RECORDS FOR THE TASK =

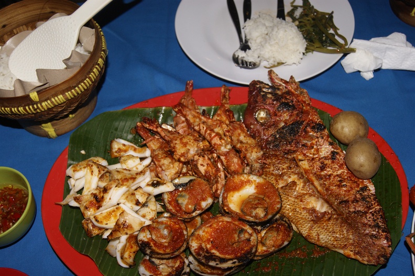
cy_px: 138
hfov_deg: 46.4
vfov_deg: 31.9
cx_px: 208
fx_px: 484
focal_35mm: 42
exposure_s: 1/60
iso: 400
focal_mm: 28
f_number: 5.6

WORK REQUEST =
Give the data again exactly, image-free.

THE COMPLETED TASK =
cy_px: 138
hfov_deg: 46.4
vfov_deg: 31.9
cx_px: 208
fx_px: 484
focal_35mm: 42
exposure_s: 1/60
iso: 400
focal_mm: 28
f_number: 5.6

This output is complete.